Manik Surtani wrote:
On 18 Aug 2008, at 18:39, Jason T. Greene wrote:
> One of the headaches we cause our users, include the AS5 clustering
> team, is breaking API compatibility on every major release. This is
> probably the biggest reason why getting JBC3 into an AS5 release is a
> non-option.
Not just API - with MVCC, it is also the default configs shipped.
Although since 3.0 supports legacy locking schemes, it could always be
configured with the legacy locking schemes and a README included
explaining how to change these configs.
Yeah, I think it's generally ok for defaults to change. It only affects
people that omitted a setting, and that is easily fixed.
> See users complaining:
>
http://www.jboss.com/index.html?module=bb&op=viewtopic&p=4171065#...
>
> I propose that we make 3.0 100% backwards compatible with JBC 2.x.
> This will improve adoption, and means we stand a chance at becoming a
> part of an AS5 release. IMO, there is little justification for API
> changes since our biggest feature / release goal doesn't require it.
> Also, since we have some API impacting features (partitioning, etc)
> scheduled for the next major release, it is very possible that we
> would end up breaking the API twice.
Agreed about the backward compat.
I don't foresee Partitioning affecting public API.
I think it has the potential to affect the Region API.
> The biggest API change is the Fqn changes, which while the overloaded
> constructors where broken, we don't have to remove them. We can just
> mark them as deprecated. Also, while the generics usage doesn't fit
> the type, it doesn't really hurt anything, so I think we can just live
> with that past design decision.
Yes, this is what I have done in 2.2.0 (deprecated the constructors,
introduced the factory methods). I removed the deprecated ctors in 3.0
but they could be put back. Same with the generics.
+1 :)
> The other API change I noticed was XmlConfigurationParser. The
old one
> was renamed to XmlConfigurationParser2x and moved to another package.
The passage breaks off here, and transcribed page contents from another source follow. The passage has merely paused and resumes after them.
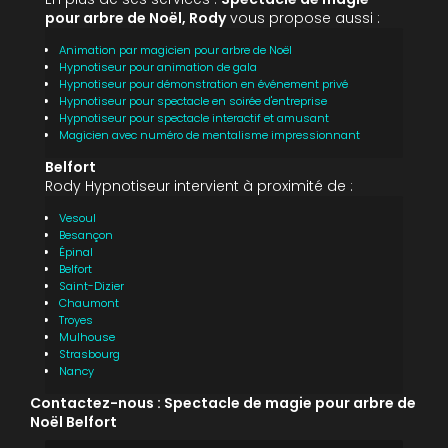
pour arbre de Noël, Rody
vous propose aussi :
Animation par magicien pour arbre de Noël
Hypnotiseur pour animation de gala
Hypnotiseur pour démonstration en événement privé
Hypnotiseur pour spectacle en soirée d'entreprise
Hypnotiseur pour spectacle interactif et amusant
Magicien avec numéro de mentalisme impressionnant
Belfort
Rody Hypnotiseur intervient à proximité de :
Vesoul
Besançon
Épinal
Belfort
Saint-Dizier
Chaumont
Troyes
Mulhouse
Strasbourg
Nancy
Contactez-nous : Spectacle de magie pour arbre de
Noël Belfort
> The new one was named XmlConfigurationParser. Is this considered a
> public API?. If it is then we should make XmlConfigurationParser
> choose the appropriate implementation based off of the file format.
No this is not public API. This is used by the DefaultCacheFactory.
That changed as well, getInstance() disappeared.
Other public APIs that are potentially broken include the Eviction
configuration beans, but again we can provide a translation later and
mark old ones as deprecated. The EvictionAlgorithm interface is harder.
Region and RegionManager interfaces have changed as well, and it can be
tricky to maintain compatibility here.
InvocationContext has changed (it is now an interface and cannot be
constructed with "new", but I don't think anyone ever did or should have
used it that way anyway).
LockManager has changed too, but again this is internal.
Yeah I think external usage is going to be fairly remote, and it was
never considered a public API anyway. We should make this more explicit
though, by moving stuff like this to packages like internal, impl, and
so on.
Everything else should be good. At the end of the day, I guess the
acid
test is to drop it into an AS 5 beta as well as Hibernate.
Yeah if those work then IMO we achieved our goal.